— HOW TO COMPLETE THIS TASK —
Starting with the line that contains "34: (1210, 514, 9.48)" and stopping after the line that contains "53: (1103, 545, 8.95)", return each line below exactly as written, with no others.

☆ ☆ ☆ ☆

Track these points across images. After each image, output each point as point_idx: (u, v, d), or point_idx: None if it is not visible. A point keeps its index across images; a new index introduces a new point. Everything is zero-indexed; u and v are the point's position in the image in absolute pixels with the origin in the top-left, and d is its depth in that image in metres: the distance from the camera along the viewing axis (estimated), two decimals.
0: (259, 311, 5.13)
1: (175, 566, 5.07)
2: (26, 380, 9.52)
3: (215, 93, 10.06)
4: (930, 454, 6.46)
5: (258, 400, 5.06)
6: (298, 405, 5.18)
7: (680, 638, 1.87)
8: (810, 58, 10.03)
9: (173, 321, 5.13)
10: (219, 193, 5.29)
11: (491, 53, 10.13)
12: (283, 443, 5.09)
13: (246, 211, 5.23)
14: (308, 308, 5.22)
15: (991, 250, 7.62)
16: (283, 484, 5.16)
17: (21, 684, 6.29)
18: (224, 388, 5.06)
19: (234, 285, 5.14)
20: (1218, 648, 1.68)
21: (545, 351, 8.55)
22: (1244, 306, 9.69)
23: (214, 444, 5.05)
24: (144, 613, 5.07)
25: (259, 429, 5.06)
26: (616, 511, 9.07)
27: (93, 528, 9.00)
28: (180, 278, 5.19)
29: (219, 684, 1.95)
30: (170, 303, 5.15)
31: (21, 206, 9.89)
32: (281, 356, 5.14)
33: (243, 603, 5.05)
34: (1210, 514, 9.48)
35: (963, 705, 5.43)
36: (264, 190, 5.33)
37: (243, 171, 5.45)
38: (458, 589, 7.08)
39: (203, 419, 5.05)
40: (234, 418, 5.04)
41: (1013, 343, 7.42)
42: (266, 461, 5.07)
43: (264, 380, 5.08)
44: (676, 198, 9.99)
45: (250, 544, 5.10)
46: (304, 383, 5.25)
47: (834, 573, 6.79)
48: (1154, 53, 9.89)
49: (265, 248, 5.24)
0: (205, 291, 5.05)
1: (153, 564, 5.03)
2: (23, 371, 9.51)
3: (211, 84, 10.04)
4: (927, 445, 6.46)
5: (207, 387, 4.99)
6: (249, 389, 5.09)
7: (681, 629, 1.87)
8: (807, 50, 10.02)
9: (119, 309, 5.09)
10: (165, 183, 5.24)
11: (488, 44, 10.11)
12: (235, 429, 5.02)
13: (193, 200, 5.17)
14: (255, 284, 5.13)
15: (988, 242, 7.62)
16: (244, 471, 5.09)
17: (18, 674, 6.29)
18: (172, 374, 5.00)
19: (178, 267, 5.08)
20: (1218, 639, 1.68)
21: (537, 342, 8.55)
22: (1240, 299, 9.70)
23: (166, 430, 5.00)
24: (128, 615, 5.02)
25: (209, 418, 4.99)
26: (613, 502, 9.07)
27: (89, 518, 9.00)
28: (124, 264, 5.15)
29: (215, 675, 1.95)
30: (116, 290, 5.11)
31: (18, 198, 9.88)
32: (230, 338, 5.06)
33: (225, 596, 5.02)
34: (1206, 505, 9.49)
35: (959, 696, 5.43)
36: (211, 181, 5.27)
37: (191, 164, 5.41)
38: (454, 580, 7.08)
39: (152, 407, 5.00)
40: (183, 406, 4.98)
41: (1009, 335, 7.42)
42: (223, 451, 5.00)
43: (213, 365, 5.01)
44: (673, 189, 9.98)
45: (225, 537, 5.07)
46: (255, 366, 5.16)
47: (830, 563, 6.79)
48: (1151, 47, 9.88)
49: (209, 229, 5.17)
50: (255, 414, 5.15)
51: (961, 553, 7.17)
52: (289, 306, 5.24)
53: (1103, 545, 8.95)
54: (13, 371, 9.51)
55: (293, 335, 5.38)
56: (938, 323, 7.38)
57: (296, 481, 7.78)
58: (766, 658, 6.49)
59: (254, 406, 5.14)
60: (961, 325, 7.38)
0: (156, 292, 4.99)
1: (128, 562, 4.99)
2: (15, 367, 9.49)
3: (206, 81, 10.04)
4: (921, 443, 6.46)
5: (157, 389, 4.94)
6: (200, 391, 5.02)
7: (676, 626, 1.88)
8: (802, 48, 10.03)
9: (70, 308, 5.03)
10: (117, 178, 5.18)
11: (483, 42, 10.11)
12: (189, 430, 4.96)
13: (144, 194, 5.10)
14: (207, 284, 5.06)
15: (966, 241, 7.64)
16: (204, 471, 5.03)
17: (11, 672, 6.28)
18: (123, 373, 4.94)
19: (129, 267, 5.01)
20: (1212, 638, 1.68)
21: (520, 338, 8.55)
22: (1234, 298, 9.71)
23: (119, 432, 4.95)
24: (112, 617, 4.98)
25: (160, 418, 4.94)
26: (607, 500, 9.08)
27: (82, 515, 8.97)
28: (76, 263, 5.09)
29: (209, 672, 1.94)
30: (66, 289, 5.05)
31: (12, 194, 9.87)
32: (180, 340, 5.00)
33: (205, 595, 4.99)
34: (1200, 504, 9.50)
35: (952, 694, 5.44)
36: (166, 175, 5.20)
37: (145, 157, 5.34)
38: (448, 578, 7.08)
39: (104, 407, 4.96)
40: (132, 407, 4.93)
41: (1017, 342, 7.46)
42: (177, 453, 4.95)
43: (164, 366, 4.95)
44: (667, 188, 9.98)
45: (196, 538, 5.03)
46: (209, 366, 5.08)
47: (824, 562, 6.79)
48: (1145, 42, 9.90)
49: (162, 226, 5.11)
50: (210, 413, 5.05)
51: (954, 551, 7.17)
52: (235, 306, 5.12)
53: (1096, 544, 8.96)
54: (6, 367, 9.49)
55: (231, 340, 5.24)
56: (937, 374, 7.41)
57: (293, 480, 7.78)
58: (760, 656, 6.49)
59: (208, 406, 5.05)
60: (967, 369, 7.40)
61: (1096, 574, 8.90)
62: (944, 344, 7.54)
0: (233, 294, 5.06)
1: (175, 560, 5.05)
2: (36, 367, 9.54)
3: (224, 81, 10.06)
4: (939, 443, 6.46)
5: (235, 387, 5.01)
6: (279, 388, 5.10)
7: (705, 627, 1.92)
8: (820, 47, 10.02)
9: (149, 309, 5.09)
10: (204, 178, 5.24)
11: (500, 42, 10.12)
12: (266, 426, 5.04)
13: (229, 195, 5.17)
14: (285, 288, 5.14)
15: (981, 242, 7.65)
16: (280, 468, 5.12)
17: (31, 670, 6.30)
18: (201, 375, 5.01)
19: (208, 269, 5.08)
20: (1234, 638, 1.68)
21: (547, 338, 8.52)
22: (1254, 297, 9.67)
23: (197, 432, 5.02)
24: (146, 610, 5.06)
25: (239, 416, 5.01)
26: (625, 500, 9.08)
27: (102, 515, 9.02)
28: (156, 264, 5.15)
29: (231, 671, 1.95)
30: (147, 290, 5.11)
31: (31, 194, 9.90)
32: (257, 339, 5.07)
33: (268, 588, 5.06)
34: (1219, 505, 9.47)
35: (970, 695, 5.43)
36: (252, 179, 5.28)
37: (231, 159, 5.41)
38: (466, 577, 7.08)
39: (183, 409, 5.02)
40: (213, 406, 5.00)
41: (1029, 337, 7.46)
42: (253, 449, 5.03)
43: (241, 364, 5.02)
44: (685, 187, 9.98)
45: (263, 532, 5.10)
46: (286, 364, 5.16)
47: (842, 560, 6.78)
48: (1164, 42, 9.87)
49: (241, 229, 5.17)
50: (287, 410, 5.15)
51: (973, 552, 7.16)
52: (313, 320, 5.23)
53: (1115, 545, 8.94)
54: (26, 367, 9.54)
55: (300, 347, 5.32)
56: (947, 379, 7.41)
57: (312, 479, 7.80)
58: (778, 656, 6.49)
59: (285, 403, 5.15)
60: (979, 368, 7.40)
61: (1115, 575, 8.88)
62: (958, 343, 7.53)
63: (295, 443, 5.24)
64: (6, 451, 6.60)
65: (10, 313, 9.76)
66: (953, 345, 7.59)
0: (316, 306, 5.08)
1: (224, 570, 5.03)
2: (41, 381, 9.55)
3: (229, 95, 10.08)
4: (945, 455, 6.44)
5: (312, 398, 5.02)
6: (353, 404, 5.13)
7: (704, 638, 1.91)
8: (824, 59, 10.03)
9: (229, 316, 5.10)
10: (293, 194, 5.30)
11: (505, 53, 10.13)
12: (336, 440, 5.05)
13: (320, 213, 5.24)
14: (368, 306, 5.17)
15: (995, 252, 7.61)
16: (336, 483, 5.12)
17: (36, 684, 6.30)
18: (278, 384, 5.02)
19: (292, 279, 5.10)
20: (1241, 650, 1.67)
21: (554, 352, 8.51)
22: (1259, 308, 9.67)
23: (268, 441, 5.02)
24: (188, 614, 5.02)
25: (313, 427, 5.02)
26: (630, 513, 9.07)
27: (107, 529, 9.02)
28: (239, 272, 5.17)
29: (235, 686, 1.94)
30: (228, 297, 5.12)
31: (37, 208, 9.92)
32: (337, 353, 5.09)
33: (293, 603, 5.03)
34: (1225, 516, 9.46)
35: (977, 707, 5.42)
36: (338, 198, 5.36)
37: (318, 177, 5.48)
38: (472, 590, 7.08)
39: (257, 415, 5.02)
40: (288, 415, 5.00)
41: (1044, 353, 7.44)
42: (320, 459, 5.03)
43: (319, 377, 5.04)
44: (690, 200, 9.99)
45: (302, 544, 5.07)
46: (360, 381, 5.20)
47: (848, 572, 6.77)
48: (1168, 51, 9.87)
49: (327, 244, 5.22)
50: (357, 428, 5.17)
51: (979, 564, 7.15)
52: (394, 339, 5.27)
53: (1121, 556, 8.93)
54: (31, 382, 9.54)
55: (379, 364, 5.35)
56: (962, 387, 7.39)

☆ ☆ ☆ ☆

— OUTPUT FOR THIS TASK —
34: (1210, 514, 9.48)
35: (963, 705, 5.43)
36: (264, 190, 5.33)
37: (243, 171, 5.45)
38: (458, 589, 7.08)
39: (203, 419, 5.05)
40: (234, 418, 5.04)
41: (1013, 343, 7.42)
42: (266, 461, 5.07)
43: (264, 380, 5.08)
44: (676, 198, 9.99)
45: (250, 544, 5.10)
46: (304, 383, 5.25)
47: (834, 573, 6.79)
48: (1154, 53, 9.89)
49: (265, 248, 5.24)
0: (205, 291, 5.05)
1: (153, 564, 5.03)
2: (23, 371, 9.51)
3: (211, 84, 10.04)
4: (927, 445, 6.46)
5: (207, 387, 4.99)
6: (249, 389, 5.09)
7: (681, 629, 1.87)
8: (807, 50, 10.02)
9: (119, 309, 5.09)
10: (165, 183, 5.24)
11: (488, 44, 10.11)
12: (235, 429, 5.02)
13: (193, 200, 5.17)
14: (255, 284, 5.13)
15: (988, 242, 7.62)
16: (244, 471, 5.09)
17: (18, 674, 6.29)
18: (172, 374, 5.00)
19: (178, 267, 5.08)
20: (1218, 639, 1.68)
21: (537, 342, 8.55)
22: (1240, 299, 9.70)
23: (166, 430, 5.00)
24: (128, 615, 5.02)
25: (209, 418, 4.99)
26: (613, 502, 9.07)
27: (89, 518, 9.00)
28: (124, 264, 5.15)
29: (215, 675, 1.95)
30: (116, 290, 5.11)
31: (18, 198, 9.88)
32: (230, 338, 5.06)
33: (225, 596, 5.02)
34: (1206, 505, 9.49)
35: (959, 696, 5.43)
36: (211, 181, 5.27)
37: (191, 164, 5.41)
38: (454, 580, 7.08)
39: (152, 407, 5.00)
40: (183, 406, 4.98)
41: (1009, 335, 7.42)
42: (223, 451, 5.00)
43: (213, 365, 5.01)
44: (673, 189, 9.98)
45: (225, 537, 5.07)
46: (255, 366, 5.16)
47: (830, 563, 6.79)
48: (1151, 47, 9.88)
49: (209, 229, 5.17)
50: (255, 414, 5.15)
51: (961, 553, 7.17)
52: (289, 306, 5.24)
53: (1103, 545, 8.95)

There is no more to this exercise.